As Recession Fears Linger, New Volcker Alliance Report Calls for Greater Federal Oversight of State and Local Budgets
New Report Details Steps Congress & Regulators Should Take to Avert Future Fiscal Crises
New York, NY – As state and local governments approach a fiscal cliff brought on by the expiration of COVID-19 funding, Congress and federal regulators should push for higher level of transparency in state and local borrowing, according to a new paper released today by the Richard Ravitch Public Finance Initiative at the Volcker Alliance. Sustainable State and Local Budgeting and Borrowing: The Critical Federal Role examines the historic pattern of limited federal oversight of state budgeting and borrowing and how the federal government can change course to prevent future state and local fiscal crises in the light of recent federal actions, such as the Financial Data Transparency Act (FDTA).
The paper serves as a primer for discussion at The Richard Ravitch Public Finance Initiative Symposium, presented by the Volcker Alliance, in cooperation with the Milken Institute, National Academy for Public Administration, Penn Institute for Urban Research, and Pew Charitable Trusts on January 12 in Washington DC. Leaders will discuss how states and localities can prepare for financial downturns–including a looming recession–through planning and preventative action; examine vulnerabilities in state and local budgets and bond markets; and explore how federal and state governments can work together to find solutions to the nation’s most pressing public finance challenges.
“The nation is at an important inflection point as many states and localities may face a fiscal cliff brought on by the expiration of federal COVID-19 relief aid, despite continued increased revenues. For too long, the federal government has maintained an indifferent posture on oversight of or uniformity in state and local budgeting and borrowing practices despite doling out over a trillion dollars a year in aid. Before states and localities are facing another fiscal crisis, now is the time for Congress and regulators to step in and implement sound, sustainable budgeting and borrowing practices nationwide so that they can better predict and prevent future crises that inflict great cost and pain on the economy and taxpayers alike,” said William Glasgall, Senior Director, Public Finance, at the Volcker Alliance.
Authored by long-time budgeting municipal finance experts Matt Fabian, a partner at Municipal Market Analytics and Lisa Washburn, MMA’s managing director and the chief credit officer, the paper recommends steps Congress and regulators should take to bolster fiscal sustainability, improve transparency, and avert future fiscal crises at all levels of government.

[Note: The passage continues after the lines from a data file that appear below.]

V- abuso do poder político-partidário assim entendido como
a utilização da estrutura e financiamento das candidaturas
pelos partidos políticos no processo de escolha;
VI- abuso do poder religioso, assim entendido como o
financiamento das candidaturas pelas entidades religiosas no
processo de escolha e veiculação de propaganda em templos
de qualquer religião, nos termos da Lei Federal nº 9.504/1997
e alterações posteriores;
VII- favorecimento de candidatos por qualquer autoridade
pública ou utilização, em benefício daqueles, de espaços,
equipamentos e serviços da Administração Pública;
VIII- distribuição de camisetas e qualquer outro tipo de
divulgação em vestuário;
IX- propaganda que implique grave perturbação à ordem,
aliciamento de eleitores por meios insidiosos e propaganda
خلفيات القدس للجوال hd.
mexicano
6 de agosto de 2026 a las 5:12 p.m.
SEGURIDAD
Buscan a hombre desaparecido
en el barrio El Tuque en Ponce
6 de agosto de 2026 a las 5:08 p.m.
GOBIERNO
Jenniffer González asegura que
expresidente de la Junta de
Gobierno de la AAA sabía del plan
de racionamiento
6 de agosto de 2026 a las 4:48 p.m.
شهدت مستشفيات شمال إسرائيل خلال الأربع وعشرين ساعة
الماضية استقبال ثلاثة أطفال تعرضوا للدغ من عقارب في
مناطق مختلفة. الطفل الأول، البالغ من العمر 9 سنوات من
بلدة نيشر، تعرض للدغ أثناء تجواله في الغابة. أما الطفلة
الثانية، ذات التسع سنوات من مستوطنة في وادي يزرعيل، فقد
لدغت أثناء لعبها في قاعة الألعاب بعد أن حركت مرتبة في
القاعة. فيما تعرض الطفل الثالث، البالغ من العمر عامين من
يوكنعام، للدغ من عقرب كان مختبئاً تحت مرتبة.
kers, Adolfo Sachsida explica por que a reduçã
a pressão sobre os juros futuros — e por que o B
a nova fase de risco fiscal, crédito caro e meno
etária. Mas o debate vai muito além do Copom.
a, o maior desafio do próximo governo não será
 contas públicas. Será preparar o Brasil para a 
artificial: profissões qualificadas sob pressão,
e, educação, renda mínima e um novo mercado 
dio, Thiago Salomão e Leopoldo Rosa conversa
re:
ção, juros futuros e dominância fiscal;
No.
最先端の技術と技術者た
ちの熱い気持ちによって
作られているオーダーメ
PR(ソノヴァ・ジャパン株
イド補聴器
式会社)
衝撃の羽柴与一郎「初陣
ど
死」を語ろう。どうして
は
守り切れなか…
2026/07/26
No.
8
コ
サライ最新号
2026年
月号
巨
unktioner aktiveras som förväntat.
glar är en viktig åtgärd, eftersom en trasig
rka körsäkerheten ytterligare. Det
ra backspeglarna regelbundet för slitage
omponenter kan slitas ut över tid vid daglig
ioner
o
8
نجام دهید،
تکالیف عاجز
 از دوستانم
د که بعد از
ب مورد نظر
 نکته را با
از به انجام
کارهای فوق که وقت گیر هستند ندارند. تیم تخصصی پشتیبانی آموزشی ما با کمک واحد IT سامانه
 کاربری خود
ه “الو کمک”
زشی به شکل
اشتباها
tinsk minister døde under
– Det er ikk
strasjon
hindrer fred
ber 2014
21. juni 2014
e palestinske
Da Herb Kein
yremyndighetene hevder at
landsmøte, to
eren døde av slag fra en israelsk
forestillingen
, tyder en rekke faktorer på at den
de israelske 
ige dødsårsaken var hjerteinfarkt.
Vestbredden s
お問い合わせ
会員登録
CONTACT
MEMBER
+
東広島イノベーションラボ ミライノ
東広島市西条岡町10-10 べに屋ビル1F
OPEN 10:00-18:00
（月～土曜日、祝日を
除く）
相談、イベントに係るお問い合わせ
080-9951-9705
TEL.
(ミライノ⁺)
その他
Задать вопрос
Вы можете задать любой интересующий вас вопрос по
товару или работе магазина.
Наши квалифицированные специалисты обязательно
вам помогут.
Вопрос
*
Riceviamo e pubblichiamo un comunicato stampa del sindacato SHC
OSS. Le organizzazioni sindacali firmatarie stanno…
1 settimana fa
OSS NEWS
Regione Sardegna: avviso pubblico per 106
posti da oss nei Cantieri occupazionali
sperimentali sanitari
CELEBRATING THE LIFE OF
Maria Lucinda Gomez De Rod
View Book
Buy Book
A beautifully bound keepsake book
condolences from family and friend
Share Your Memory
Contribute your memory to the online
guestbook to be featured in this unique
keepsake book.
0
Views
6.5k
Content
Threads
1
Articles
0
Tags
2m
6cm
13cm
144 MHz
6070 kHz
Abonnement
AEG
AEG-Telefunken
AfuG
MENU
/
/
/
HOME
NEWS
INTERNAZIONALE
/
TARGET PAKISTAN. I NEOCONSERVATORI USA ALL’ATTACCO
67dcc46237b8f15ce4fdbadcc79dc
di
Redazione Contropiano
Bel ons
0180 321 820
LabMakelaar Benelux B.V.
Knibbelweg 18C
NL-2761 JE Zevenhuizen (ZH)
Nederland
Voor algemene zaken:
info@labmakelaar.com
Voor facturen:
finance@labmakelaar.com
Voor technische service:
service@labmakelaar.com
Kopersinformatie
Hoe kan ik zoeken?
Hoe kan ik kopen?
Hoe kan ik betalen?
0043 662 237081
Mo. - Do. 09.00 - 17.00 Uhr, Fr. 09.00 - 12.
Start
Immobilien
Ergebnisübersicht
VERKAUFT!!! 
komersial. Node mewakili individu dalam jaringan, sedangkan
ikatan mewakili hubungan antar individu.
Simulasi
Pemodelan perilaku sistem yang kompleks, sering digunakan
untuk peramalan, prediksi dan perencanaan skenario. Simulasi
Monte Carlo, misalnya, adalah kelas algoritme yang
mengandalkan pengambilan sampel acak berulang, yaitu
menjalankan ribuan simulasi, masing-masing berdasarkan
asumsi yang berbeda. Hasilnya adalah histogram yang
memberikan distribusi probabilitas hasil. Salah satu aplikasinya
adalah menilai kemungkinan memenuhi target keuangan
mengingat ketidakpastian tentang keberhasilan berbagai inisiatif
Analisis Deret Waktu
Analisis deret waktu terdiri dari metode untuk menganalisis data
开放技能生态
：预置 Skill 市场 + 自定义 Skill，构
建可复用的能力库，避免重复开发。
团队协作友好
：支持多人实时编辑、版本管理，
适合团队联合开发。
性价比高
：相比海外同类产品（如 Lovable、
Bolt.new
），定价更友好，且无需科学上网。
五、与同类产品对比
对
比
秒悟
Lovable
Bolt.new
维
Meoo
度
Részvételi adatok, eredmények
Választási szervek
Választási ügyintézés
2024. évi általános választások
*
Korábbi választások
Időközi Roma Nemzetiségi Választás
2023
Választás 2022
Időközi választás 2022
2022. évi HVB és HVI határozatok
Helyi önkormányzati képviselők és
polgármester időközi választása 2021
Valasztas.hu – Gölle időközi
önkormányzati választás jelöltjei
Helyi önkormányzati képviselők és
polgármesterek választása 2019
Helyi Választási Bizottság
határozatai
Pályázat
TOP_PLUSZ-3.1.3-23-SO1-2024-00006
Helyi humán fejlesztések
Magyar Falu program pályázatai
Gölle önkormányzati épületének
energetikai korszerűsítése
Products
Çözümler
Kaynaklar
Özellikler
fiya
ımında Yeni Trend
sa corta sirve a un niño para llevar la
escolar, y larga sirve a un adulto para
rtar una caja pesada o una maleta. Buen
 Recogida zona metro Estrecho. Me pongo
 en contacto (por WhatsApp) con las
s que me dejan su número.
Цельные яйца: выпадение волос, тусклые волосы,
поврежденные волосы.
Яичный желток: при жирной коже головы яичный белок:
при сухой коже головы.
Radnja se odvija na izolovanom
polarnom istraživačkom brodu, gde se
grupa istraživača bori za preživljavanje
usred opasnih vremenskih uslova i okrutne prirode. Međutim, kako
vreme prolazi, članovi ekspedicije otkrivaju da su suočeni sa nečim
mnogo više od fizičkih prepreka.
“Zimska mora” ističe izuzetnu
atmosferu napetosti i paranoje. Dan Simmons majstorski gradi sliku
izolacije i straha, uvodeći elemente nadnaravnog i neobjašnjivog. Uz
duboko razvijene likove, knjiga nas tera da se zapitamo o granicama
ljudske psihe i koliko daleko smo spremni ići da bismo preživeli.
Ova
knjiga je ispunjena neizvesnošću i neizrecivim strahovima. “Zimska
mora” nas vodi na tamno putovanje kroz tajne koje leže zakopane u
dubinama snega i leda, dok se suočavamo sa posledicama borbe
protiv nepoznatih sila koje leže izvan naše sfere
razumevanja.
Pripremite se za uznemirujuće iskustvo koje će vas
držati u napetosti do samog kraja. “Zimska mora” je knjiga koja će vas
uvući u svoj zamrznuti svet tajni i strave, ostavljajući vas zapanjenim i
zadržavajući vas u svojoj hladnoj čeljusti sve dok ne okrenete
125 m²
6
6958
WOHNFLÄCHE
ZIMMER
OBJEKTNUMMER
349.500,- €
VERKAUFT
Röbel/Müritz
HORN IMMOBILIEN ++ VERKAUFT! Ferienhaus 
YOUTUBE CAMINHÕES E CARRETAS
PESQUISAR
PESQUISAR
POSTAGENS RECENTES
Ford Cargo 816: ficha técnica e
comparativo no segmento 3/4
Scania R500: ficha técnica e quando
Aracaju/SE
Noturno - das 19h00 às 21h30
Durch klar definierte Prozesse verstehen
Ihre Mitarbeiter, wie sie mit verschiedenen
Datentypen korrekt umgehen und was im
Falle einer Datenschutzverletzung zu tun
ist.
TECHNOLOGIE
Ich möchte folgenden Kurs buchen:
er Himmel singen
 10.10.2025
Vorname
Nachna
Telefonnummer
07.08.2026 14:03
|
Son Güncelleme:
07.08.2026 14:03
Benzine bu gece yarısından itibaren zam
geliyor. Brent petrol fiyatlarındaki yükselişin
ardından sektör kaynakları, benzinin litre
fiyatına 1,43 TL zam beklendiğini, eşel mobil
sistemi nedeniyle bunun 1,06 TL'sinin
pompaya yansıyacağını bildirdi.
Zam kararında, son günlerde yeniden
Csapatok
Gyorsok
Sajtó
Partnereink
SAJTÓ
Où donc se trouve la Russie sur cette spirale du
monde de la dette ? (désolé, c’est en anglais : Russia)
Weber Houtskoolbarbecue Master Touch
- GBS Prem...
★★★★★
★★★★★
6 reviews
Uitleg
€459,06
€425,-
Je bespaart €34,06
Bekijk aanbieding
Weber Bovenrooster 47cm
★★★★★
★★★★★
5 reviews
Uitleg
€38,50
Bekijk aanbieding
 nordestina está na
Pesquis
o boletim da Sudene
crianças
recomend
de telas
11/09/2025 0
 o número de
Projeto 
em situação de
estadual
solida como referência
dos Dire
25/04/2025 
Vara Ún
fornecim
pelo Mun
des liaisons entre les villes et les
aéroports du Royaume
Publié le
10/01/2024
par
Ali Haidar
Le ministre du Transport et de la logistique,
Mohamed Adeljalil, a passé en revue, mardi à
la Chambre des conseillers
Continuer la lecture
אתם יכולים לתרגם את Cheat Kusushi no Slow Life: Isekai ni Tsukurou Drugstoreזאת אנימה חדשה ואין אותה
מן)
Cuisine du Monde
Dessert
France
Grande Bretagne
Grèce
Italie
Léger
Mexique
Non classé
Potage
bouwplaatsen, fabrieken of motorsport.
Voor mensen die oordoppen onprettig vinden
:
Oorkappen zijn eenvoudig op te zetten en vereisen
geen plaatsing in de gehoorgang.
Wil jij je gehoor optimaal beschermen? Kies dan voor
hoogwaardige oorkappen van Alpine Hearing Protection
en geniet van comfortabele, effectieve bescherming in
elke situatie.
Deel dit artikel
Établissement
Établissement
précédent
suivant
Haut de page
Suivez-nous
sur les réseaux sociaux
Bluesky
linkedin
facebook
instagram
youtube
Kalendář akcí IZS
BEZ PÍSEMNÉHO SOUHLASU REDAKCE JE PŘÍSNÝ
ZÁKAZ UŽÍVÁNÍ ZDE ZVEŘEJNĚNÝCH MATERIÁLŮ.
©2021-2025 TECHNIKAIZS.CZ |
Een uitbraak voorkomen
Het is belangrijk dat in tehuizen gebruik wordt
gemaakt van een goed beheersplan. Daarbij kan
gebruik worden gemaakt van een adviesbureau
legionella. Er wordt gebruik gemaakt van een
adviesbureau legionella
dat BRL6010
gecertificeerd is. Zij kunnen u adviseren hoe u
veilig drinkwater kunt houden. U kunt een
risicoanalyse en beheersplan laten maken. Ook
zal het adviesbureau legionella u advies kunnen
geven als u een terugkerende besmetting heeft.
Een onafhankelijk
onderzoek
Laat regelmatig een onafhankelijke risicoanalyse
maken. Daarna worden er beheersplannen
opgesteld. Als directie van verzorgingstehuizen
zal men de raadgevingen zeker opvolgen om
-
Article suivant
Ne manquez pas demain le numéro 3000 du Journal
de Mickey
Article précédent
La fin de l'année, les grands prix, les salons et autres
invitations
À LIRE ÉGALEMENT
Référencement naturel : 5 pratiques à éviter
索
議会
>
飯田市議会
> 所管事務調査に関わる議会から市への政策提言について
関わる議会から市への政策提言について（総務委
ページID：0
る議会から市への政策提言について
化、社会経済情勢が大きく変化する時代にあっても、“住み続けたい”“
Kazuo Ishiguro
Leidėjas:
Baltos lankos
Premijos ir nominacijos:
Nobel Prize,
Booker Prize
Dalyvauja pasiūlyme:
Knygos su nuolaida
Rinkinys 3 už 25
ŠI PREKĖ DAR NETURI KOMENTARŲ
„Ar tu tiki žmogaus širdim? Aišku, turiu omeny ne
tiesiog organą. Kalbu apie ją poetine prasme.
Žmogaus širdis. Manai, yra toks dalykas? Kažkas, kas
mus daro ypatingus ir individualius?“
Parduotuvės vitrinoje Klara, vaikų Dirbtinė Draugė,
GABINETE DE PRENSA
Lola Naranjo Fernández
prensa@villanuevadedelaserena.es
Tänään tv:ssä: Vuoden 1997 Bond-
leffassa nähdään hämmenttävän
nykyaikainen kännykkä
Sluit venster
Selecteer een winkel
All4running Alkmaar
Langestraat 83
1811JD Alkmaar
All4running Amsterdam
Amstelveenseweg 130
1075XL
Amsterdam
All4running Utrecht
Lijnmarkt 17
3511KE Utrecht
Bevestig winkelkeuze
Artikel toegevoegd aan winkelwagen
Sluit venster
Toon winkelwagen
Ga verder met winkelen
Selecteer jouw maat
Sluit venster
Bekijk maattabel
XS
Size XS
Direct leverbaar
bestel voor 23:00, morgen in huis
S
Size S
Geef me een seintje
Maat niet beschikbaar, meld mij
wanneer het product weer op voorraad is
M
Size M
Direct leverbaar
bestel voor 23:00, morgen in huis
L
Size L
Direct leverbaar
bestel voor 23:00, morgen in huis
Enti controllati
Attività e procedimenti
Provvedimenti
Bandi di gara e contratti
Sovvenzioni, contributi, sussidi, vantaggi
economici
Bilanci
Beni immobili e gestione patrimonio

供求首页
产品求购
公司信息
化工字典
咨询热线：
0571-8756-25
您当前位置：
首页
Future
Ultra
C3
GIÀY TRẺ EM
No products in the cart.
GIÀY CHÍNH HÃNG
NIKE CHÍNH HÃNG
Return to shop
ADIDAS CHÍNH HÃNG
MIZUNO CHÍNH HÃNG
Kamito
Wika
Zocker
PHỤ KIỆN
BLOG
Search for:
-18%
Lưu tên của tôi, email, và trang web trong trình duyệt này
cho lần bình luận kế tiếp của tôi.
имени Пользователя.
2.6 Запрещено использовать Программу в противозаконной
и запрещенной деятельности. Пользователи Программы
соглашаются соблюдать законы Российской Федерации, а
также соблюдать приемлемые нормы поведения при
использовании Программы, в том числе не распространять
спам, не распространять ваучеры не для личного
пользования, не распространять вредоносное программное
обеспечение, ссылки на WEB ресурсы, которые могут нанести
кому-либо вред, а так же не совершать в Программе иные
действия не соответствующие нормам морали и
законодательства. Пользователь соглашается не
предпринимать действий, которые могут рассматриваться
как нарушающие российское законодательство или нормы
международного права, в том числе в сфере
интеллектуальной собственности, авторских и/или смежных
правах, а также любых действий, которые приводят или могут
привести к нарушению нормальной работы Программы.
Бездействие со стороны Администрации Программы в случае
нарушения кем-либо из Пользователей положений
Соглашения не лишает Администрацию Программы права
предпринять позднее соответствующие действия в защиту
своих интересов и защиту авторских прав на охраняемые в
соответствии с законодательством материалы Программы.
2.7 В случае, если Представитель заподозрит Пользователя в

Even before Congress provided historic sums of financial aid to states and localities to help offset the economic impact of the COVID-19 pandemic, it was allocating some $1 trillion annually in grants and tax subsidies to America’s city and state governments. Yet Congress and the executive branch have demanded little in continuing, high-level oversight of state and local budgeting and borrowing practices, making it difficult for federal authorities to help avert fiscal crises that may end up costing the U.S. economy and taxpayers tens of billions of dollars.
The paper provides a six-point agenda for discussion and action regarding budgeting and borrowing. In return for trillions of dollars in federal funding and tax benefits, we recommend that state and local governments should be offered incentives to adopt generally accepted accounting principles (GAAP) for budgets and annual comprehensive financial reports (ACFRs) that largely follow these standards. Additionally, we recommend that federal lawmakers should take a more active role in overseeing the municipal securities market, which was largely deregulated in 1975.
The paper concludes that further discussion of—and action on—these pressing issues is vital, especially surrounding budgeting and borrowing.